Thursday 21 December, 2017
Weston Room, Norwich Cathedral Hostry, Norwich NR1 4EH
Professor Toshio Watanabe (Sainsbury Institute and University of the Arts, London)
About the Speaker
Toshio Watanabe is Professor for Japanese Arts and Cultural Heritage at Sainsbury Institute, University of East Anglia and Professor of History of Art and Design at the University of the Arts London (UAL). He was the Founding Director of the Research Centre for Transnational Art, Identity and Nation (TrAIN) at UAL (2004-2015). His research has explored how the arts of different places and culture intermingle and affect each other. His publications include High Victorian Japonisme (1991. Society for the Study of Japonisme Prize), Japan and Britain: An Aesthetic Dialogue 1850-1930 (1991, Japanese edition 1992, co-edited), and Ruskin in Japan 1890-1940: Nature for art, art for life (1997, Japan Festival Prize and Gesner Gold Award).
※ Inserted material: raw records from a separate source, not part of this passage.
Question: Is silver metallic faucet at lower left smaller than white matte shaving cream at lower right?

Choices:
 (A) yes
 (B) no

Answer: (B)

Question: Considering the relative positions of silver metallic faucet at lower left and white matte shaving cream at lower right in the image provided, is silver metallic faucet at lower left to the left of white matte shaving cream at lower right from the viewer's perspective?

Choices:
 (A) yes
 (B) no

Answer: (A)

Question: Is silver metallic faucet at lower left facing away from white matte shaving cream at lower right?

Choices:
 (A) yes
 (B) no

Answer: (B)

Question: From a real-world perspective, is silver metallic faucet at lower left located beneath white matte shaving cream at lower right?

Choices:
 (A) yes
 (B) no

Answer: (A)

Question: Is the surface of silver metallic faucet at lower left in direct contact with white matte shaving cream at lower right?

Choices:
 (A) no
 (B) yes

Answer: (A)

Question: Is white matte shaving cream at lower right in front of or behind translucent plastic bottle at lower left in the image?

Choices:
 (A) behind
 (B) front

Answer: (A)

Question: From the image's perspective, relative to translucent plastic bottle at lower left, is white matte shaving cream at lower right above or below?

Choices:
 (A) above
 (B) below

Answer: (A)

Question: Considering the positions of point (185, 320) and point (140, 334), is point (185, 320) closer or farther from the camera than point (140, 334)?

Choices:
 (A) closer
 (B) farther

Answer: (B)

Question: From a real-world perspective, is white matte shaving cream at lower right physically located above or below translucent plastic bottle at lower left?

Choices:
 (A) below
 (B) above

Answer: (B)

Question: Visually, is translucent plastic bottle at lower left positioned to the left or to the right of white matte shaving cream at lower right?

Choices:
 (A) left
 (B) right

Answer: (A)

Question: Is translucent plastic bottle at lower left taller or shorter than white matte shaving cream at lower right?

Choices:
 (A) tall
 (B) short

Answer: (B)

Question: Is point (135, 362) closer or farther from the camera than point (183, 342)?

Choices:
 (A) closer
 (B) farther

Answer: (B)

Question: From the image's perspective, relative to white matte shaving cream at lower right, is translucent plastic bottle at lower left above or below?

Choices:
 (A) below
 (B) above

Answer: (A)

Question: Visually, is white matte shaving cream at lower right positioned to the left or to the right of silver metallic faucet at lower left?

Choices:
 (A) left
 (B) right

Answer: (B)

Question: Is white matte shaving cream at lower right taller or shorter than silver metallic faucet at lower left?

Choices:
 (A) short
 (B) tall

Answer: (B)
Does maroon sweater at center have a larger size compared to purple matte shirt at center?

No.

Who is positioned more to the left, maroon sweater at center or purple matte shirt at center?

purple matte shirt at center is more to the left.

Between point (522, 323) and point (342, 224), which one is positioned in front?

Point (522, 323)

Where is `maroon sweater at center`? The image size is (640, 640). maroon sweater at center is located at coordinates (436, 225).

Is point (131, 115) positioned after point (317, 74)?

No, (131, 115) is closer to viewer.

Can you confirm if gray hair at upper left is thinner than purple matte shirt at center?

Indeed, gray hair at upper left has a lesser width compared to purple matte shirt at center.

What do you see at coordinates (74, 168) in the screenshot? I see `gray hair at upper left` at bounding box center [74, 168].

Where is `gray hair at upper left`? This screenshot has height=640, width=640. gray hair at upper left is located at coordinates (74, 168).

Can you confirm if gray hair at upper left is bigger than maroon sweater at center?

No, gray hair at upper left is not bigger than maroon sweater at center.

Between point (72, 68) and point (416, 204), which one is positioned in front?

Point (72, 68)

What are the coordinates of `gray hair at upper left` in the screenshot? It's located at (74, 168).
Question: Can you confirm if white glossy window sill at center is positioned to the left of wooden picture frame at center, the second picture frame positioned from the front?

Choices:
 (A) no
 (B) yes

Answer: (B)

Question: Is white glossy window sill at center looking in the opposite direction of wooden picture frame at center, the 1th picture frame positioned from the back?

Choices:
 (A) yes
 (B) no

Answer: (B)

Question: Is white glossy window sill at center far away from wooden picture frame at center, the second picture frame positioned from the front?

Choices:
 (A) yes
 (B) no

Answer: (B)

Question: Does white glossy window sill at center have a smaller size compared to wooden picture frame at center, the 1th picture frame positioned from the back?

He is currently working among others on modern Japanese garden in a transnational context.
About the Talk
In this talk the relationships between World War II, Japan and the gardens are explored with a number of specific examples, many of them unfamiliar even to specialists in Japanese gardens. First, we will look into what happened during the World War II. One might think a period of war is not a time for creating new gardens, but this is not so. Three such examples from Japan, Hong Kong and the USA will be introduced. However, after the war many more gardens have been and are still created as a way of remembering the war. When we encounter many of these gardens, it becomes clear that the nature of the memory is very diverse. Some are commemorating victory against Japan, some are emphasising their own victimhood and in others the message is a push for peace. All of them seem to include at least some kind of memory of sacrifice. The diversity doesn’t stop with why these gardens were created but also how these gardens are experienced. Examples will be shown from across the world.